= I Piccoli Cantori =

The Associazione Corale I Piccoli Cantori (in English: Little Singers Choral Association), simply known as I Piccoli Cantori or I Piccoli Cantori di Barcellona Pozzo di Gotto, is a famous Italian choir from the city of Barcellona Pozzo di Gotto, in Sicily.

Known internationally, the choir has won many awards in contests such as International Polyphonic Competition - Guido of Arezzo in Arezzo, Italy (best result: 1st prize in children's choir category, 2018), Vittorio Veneto National Competition (won two 1st prizes and the Grand Prize "Efrem Casagrande" in 2022), International Choral Competition - professor Georgi D. Dimitrov in Varna, Bulgaria (1st prize in children's and youth choirs category, 2023), European Music Festival for Young People in Neerpelt, Belgium (won three 1st prizes "cum laude" and one 1st prize "summa cum laude" in 2024) and others.

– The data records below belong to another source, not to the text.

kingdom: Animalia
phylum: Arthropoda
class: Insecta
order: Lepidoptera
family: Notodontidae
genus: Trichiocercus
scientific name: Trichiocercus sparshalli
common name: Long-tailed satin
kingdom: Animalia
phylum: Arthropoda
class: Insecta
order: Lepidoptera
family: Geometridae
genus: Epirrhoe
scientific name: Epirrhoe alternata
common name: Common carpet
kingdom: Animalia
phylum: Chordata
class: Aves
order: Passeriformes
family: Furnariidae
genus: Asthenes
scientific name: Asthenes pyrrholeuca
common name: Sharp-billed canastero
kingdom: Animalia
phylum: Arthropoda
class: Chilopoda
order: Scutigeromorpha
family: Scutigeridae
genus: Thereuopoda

I Piccoli Cantori choir also recorded the soundtrack of the Italian TV series The Sea Beyond ("Mare Fuori") and Belcanto, both composed by Stefano Lentini.

== History ==
The Associazione Corale I Piccoli Cantori was founded in 1999 by its current conductor Salvina Miano, with the goal of promoting choral and musical education in the area. After initially performing in festivals throughout Italy, the choir won many awards in multiple competitions:
- 2012 - Vittorio Veneto City Trophies National Choral Competition - 3rd place (children's voices)
- 2013 - "B. Albanese" Competition of Caccamo - 1st place
- 2013 - "Il Garda in coro" National Competition of Malcesine - 3rd place (sacred polyphony) - 3rd place (secular polyphony) - special prize for best sacred repertoire
- 2015 - "InCanto Mediterraneo" International Choral Festival of Milazzo - silver medal
- 2015 - Guido of Arezzo National Competition - 2nd place (children's voices) - Feniarco special prize for communicative quality in musical expression
- 2015 - A.M.A. Calabria National Competition of Lamezia Terme - 1st place
- 2017 - "Il Garda in coro" National Competition of Malcesine - 1st place (junior) - 1st place (children's voices) - Winner of the "Il Garda in coro" Grand Prix
- 2018 - Guido of Arezzo International Polyphonic Competition - 1st place (children's voices) - 3rd place (sacred polyphony)
- 2022 - Vittorio Veneto City Trophies National Choral Competition - 1st place (children's voices) - 1st place (sacred polyphony) - special prize for the best project-programme - Winner of the Efrem Casagrande Grand Prix
- 2023 - "Professor G. Dimitrov" International Choral Competition of Varna - 1st place (children's and youth voices) - special prize for the best performance of a Bulgarian piece by a foreign choir - special prize for best conducting
- 2024 - European Music Festival for Young People of Neerpelt - 1st prize cum laude (children's voices) - 1st prize Summa cum laude (mixed youth) - 1st prize cum laude (children's voices Pennant Series) - 1st prize cum laude (equal voices youth Pennant Series)
- 2025 - "Il Cantagiovani" International Competition and Festival - 1st place (sacred and secular polyphony) - "Dante Cianciaruso" special prize for the highest score in the performance of an early music piece

== Members ==
The conductor of the I Piccoli Cantori choir is Salvina Miano (its founder), while the president is Salvatore Perdichizzi. There are around fifty members among the three main groups (children's choir, equal voices youth choir, mixed youth choir). The accompanists are pianists Dario T. Pino (children and equal voices) and Anita Munafò (children and mixed choir).